James88 10-28-2014 12:48 PM

Reciprocal Blast Guidance...

I'm working on creating a core set of orthologous genes in ~40 c.diff strains in order to create a binary tree at the end.

I was told to use reciprocal blast searches. I understand this and have both a script to perform them and handle the output.

My issue is... When doing this reciprocal blast in a pairwise fashion how do I decide which strains to compare with each other? For example, should I compare strain1 with all other strains and then strain2 with all others etc. or should I compare each one with a sensible reference genome (for example, that which the assembly of these genomes was originally carried out)?

Obviously the first method would involve an incredible number of runs. The latter would take fewer, but which is more sensible and will give meaningful results?

I'm a masters student by the way so whilst I think I know everything, I possibly don't...


LeightonP 10-29-2014 12:11 AM

Generally, you need to compare all strains with all other strains. You only have reciprocal BLAST hits between two strains A and B if the BLAST has been performed reciprocally: A vs B, and B vs A.

That's 40 x 40 - 40 = 1560 comparisons, for 40 strains.

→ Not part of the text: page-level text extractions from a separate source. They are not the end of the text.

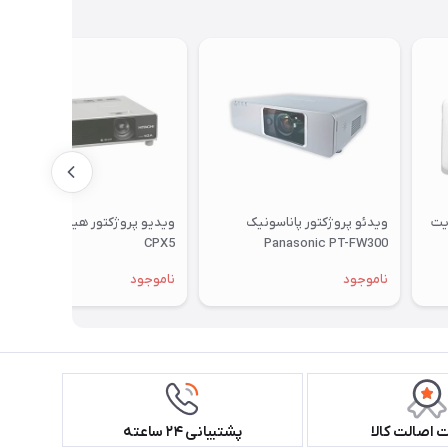
یت
ویدئو پروژکتور پاناسونیک
ویدیو پروژکتور هیتاچی Hitachi
CPX5
Panasonic PT-FW300
ناموجود
ناموجود
اصالت کالا
پشتیبانی ۲۴ ساعته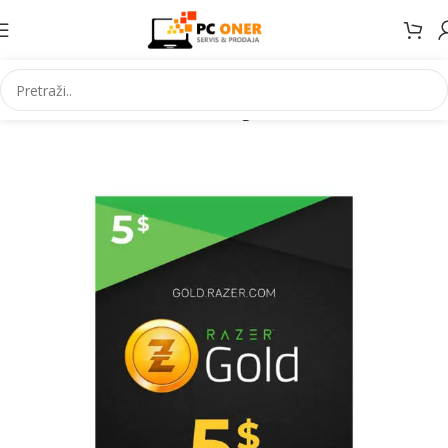
Početna
Informatika
Racunari
Digitalni kodovi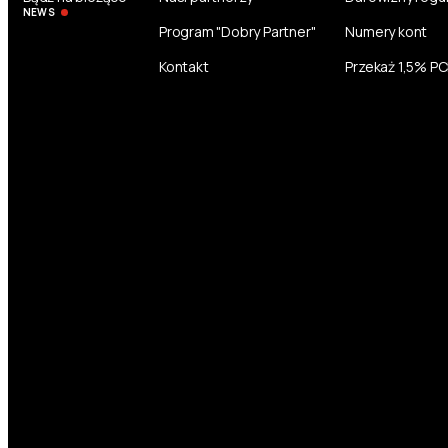
NEWS
Program "Dobry Partner"
Numery kont
Kontakt
Przekaż 1,5% P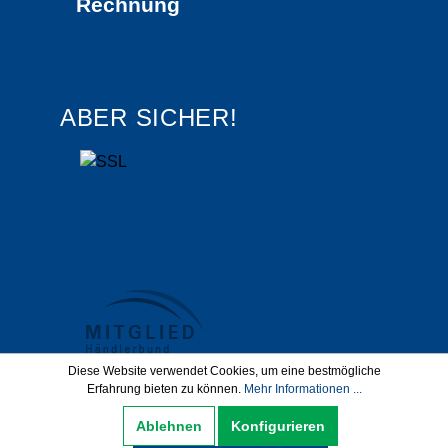
Rechnung
ABER SICHER!
Diese Website verwendet Cookies, um eine bestmögliche
Erfahrung bieten zu können.
Mehr Informationen ...
Datenschutz
AGB
Impressum
Ablehnen
Konfigurieren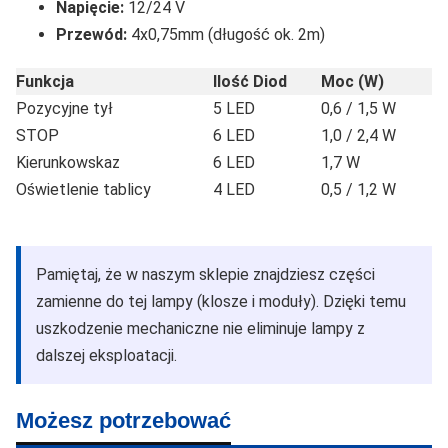
Napięcie:
12/24 V
Przewód:
4x0,75mm (długość ok. 2m)
Funkcja
Ilość Diod
Moc (W)
Pozycyjne tył
5 LED
0,6 / 1,5 W
STOP
6 LED
1,0 / 2,4 W
Kierunkowskaz
6 LED
1,7 W
Oświetlenie tablicy
4 LED
0,5 / 1,2 W
Pamiętaj, że w naszym sklepie znajdziesz części
zamienne do tej lampy (klosze i moduły). Dzięki temu
uszkodzenie mechaniczne nie eliminuje lampy z
dalszej eksploatacji.
Możesz potrzebować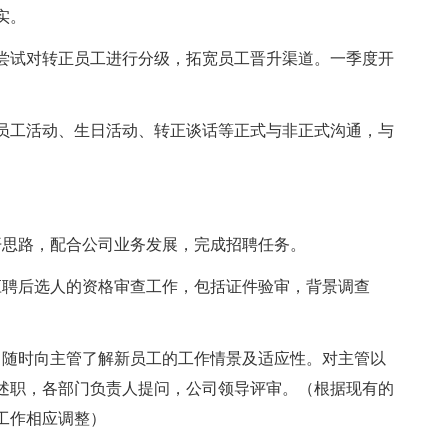
实。
尝试对转正员工进行分级，拓宽员工晋升渠道。一季度开
员工活动、生日活动、转正谈话等正式与非正式沟通，与
开思路，配合公司业务发展，完成招聘任务。
应聘后选人的资格审查工作，包括证件验审，背景调查
，随时向主管了解新员工的工作情景及适应性。对主管以
述职，各部门负责人提问，公司领导评审。（根据现有的
工作相应调整）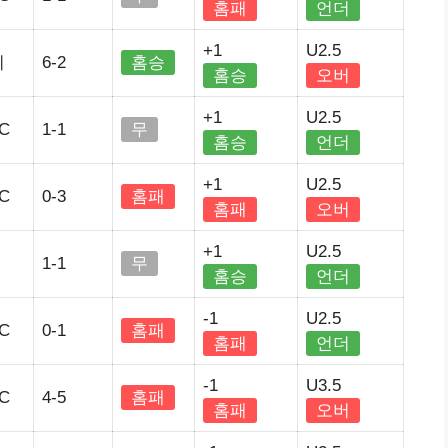
홈패
언더
+1
U2.5
티
6-2
홈승
홈승
오버
+1
U2.5
C
1-1
무
홈승
언더
+1
U2.5
C
0-3
홈패
홈패
오버
+1
U2.5
1-1
무
홈승
언더
-1
U2.5
C
0-1
홈패
홈패
언더
-1
U3.5
C
4-5
홈패
홈패
오버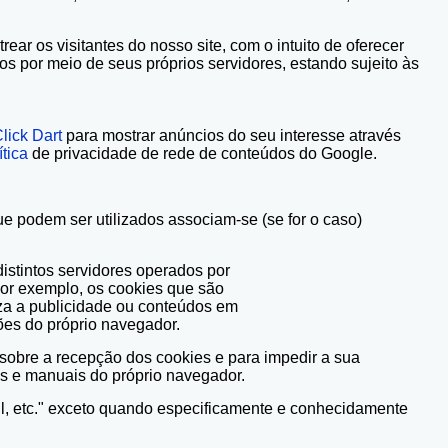
ar os visitantes do nosso site, com o intuito de oferecer
ros por meio de seus próprios servidores, estando sujeito às
lick Dart
para mostrar anúncios do seu interesse através
ítica
de privacidade de rede de conteúdos do Google.
e podem ser utilizados associam-se (se for o caso)
distintos servidores operados por
(por exemplo, os cookies que são
iza a publicidade ou conteúdos em
ões do próprio navegador.
 sobre a recepção dos cookies e para impedir a sua
ões e manuais do próprio navegador.
, etc." exceto quando especificamente e conhecidamente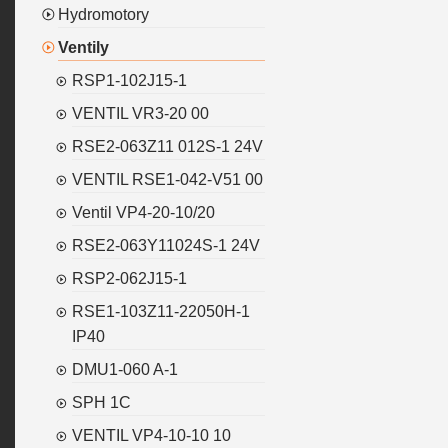
Hydromotory
Ventily
RSP1-102J15-1
VENTIL VR3-20 00
RSE2-063Z11 012S-1 24V
VENTIL RSE1-042-V51 00
Ventil VP4-20-10/20
RSE2-063Y11024S-1 24V
RSP2-062J15-1
RSE1-103Z11-22050H-1
IP40
DMU1-060 A-1
SPH 1C
VENTIL VP4-10-10 10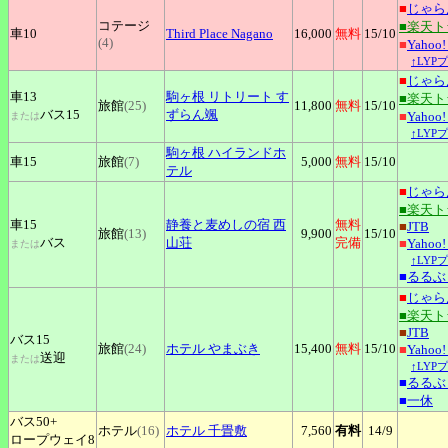
■
じゃら
コテージ
■楽天
車10
Third
Place Nagano
16,000
無料
15
/10
(4)
■
Yaho
↑LYP
■
じゃら
車13
駒ヶ根
リトリート す
■楽天
旅館
(25)
11,800
無料
15
/10
バス15
ずらん颯
■
Yaho
または
↑LYP
駒ヶ根
ハイランドホ
車15
旅館
(7)
5,000
無料
15
/10
テル
■
じゃら
■楽天
車15
静養と麦めしの宿
西
無料
■
JTB
旅館
(13)
9,900
15
/10
バス
山荘
完備
■
Yaho
または
↑LYP
■
るるぶ
■
じゃら
■楽天
■
JTB
バス15
旅館
(24)
ホテル
やまぶき
15,400
無料
15
/10
■
Yaho
送迎
または
↑LYP
■
るるぶ
■
一休
バス50+
ホテル
(16)
ホテル
千畳敷
7,560
有料
14
/9
ロープウェイ8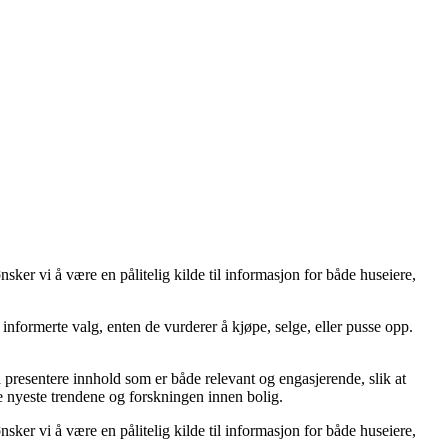
er vi å være en pålitelig kilde til informasjon for både huseiere,
ta informerte valg, enten de vurderer å kjøpe, selge, eller pusse opp.
å å presentere innhold som er både relevant og engasjerende, slik at
de nyeste trendene og forskningen innen bolig.
er vi å være en pålitelig kilde til informasjon for både huseiere,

I can imagine circumstances where, if the only differences between a pair of isolates were SNPs, you could make assumptions and avoid the comparison. I'd typically just run the comparison, anyway.

James88 10-29-2014 08:43 AM

Thank you for the reply/advice. I agree... That certainly felt like the most sensible thing to do. I had better get writing a little script!

LeightonP 10-29-2014 12:19 PM

It's a common task, so you might find that someone has already written a tool/script that would suit your purposes, in a language that suits your workflow. There's also a tool in the galaxy toolshed ('blast_rbh').

James88 11-05-2014 02:45 AM

I had already... acquired one from the Kostas lab but have since been told that I apparently don't need it as we're using OrthAgogue now which allegedly does the reciprocal blast from an input of an all-vs-all blast output of all my protein sequences.

The joys of bioinformatics!

Again, thank you for the help, it's appreciated.